- **INSTRUCTION**: Please transcribe the rows character for character, from their first line up to and including the line that contains "міського голови для".

- **DATA FOR REVIEW**:
◆ ◆ ◆

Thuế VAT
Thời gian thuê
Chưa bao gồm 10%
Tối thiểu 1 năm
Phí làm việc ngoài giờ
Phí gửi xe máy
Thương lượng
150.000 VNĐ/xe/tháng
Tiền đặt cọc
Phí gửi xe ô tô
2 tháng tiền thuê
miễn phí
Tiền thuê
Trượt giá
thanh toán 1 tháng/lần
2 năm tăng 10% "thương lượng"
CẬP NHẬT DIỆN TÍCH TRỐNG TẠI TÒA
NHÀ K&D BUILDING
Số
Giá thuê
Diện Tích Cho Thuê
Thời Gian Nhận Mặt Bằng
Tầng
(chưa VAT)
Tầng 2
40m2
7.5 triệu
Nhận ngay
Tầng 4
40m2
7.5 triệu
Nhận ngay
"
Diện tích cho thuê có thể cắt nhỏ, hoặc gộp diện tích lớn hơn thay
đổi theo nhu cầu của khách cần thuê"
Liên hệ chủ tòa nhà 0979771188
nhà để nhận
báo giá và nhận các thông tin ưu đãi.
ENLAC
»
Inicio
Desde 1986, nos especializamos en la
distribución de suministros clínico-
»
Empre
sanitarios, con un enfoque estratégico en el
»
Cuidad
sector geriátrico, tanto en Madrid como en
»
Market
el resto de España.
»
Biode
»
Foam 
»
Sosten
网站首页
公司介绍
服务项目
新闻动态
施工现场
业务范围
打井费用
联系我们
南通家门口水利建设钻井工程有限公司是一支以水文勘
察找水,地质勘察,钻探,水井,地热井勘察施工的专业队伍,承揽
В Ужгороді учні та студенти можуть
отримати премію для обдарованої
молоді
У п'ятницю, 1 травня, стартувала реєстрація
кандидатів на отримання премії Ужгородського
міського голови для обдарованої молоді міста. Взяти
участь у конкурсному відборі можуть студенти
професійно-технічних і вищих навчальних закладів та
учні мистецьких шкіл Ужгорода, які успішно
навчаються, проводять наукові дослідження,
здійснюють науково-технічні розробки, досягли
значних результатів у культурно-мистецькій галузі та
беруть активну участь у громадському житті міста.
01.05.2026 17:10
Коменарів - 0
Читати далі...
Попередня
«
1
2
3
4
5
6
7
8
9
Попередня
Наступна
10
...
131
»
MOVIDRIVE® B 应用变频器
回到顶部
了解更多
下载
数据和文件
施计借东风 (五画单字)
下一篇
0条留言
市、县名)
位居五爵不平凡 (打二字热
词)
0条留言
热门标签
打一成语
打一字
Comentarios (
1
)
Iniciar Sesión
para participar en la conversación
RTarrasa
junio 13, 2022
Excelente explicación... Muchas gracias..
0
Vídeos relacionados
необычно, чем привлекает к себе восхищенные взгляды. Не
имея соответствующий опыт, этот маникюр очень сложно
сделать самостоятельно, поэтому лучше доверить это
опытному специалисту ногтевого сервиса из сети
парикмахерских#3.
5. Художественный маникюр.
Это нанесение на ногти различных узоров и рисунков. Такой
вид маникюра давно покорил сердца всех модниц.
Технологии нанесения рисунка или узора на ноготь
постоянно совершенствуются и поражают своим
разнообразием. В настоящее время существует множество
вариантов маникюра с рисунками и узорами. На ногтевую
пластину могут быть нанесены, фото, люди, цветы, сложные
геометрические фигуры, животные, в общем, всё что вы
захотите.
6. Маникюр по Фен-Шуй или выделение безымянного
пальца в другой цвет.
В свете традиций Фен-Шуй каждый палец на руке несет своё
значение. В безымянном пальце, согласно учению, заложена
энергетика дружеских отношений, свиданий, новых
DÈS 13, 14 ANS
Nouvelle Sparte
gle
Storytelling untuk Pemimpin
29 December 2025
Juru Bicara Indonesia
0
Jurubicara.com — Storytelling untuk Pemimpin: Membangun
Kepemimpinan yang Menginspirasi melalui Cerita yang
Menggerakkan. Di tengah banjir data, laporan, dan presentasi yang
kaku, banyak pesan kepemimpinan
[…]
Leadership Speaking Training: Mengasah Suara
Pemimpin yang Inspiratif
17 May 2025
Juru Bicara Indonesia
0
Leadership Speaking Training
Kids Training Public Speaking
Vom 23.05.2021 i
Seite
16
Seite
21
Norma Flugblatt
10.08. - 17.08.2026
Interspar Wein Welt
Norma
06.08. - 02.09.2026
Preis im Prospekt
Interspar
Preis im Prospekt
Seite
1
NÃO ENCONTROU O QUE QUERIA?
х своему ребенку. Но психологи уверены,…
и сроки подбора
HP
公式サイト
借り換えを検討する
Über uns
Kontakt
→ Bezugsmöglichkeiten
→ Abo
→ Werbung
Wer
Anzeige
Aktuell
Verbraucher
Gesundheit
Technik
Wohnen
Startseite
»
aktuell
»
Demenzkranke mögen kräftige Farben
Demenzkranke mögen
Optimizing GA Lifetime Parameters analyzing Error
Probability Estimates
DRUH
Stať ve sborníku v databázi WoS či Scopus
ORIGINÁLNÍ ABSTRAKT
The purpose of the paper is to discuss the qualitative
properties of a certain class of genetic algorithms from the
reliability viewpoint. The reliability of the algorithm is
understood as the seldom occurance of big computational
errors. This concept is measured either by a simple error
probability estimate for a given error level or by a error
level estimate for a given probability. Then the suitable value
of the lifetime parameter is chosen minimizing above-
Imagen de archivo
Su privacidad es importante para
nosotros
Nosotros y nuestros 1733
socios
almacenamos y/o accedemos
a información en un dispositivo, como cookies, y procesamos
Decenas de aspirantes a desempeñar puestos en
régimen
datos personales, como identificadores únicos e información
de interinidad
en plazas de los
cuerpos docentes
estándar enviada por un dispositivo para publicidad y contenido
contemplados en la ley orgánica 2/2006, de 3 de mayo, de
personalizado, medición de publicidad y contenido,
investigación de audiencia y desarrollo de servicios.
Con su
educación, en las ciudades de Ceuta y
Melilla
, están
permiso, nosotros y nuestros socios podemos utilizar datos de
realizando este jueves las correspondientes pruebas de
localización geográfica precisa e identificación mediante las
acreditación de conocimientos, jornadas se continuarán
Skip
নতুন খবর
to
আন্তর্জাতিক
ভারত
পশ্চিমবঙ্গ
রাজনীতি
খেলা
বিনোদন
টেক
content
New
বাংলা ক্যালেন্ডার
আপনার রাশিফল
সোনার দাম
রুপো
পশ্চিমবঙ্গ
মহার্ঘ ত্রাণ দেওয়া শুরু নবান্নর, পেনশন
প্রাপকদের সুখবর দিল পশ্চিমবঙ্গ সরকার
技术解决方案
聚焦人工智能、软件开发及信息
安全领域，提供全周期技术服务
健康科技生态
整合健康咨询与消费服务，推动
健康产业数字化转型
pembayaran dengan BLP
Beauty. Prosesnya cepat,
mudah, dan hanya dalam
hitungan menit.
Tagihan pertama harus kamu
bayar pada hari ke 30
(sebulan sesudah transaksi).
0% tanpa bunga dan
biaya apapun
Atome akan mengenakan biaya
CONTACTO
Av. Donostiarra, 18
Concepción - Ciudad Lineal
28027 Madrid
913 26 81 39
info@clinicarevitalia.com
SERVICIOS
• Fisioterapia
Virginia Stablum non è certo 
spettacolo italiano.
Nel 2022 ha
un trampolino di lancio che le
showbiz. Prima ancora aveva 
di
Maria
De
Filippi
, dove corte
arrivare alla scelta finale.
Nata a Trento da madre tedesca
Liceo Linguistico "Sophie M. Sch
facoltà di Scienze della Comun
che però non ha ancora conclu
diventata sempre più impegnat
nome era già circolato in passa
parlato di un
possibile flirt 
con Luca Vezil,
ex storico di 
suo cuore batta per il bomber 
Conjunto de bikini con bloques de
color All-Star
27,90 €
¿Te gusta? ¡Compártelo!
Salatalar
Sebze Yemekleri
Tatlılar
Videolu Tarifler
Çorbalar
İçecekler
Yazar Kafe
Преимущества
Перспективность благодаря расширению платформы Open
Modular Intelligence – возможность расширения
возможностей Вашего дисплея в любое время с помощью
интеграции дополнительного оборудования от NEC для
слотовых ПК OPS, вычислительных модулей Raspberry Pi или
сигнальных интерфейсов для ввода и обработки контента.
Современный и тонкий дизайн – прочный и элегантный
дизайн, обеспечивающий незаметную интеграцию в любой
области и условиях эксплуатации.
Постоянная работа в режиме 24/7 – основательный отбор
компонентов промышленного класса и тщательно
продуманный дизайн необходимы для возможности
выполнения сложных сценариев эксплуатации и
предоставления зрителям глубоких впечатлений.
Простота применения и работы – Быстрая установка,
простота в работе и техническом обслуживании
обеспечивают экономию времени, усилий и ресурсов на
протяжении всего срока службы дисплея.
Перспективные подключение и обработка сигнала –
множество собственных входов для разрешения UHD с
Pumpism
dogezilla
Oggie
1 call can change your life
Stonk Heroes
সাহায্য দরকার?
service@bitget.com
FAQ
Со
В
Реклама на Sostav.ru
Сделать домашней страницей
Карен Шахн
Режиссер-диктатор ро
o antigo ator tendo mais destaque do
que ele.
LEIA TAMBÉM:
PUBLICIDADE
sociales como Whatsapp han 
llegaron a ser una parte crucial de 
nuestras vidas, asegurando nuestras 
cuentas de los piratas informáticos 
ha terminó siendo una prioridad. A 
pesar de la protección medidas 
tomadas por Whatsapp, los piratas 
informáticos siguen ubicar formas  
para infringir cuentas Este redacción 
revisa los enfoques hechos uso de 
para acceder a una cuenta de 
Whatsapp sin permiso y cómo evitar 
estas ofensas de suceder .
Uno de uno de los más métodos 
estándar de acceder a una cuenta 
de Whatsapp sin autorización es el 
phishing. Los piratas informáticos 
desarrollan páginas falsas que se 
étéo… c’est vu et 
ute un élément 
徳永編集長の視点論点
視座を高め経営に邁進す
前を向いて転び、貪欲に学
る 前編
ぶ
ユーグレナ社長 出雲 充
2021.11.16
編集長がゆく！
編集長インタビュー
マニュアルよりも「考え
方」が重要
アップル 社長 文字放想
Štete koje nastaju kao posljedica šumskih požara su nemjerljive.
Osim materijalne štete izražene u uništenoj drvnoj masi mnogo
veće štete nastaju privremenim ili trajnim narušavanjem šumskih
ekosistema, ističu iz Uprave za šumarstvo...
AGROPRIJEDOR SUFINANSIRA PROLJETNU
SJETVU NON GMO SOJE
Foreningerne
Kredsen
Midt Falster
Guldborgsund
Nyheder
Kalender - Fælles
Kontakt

◆ ◆ ◆

- **THE ANSWER**:
Thuế VAT
Thời gian thuê
Chưa bao gồm 10%
Tối thiểu 1 năm
Phí làm việc ngoài giờ
Phí gửi xe máy
Thương lượng
150.000 VNĐ/xe/tháng
Tiền đặt cọc
Phí gửi xe ô tô
2 tháng tiền thuê
miễn phí
Tiền thuê
Trượt giá
thanh toán 1 tháng/lần
2 năm tăng 10% "thương lượng"
CẬP NHẬT DIỆN TÍCH TRỐNG TẠI TÒA
NHÀ K&D BUILDING
Số
Giá thuê
Diện Tích Cho Thuê
Thời Gian Nhận Mặt Bằng
Tầng
(chưa VAT)
Tầng 2
40m2
7.5 triệu
Nhận ngay
Tầng 4
40m2
7.5 triệu
Nhận ngay
"
Diện tích cho thuê có thể cắt nhỏ, hoặc gộp diện tích lớn hơn thay
đổi theo nhu cầu của khách cần thuê"
Liên hệ chủ tòa nhà 0979771188
nhà để nhận
báo giá và nhận các thông tin ưu đãi.
ENLAC
»
Inicio
Desde 1986, nos especializamos en la
distribución de suministros clínico-
»
Empre
sanitarios, con un enfoque estratégico en el
»
Cuidad
sector geriátrico, tanto en Madrid como en
»
Market
el resto de España.
»
Biode
»
Foam 
»
Sosten
网站首页
公司介绍
服务项目
新闻动态
施工现场
业务范围
打井费用
联系我们
南通家门口水利建设钻井工程有限公司是一支以水文勘
察找水,地质勘察,钻探,水井,地热井勘察施工的专业队伍,承揽
В Ужгороді учні та студенти можуть
отримати премію для обдарованої
молоді
У п'ятницю, 1 травня, стартувала реєстрація
кандидатів на отримання премії Ужгородського
міського голови для обдарованої молоді міста. Взяти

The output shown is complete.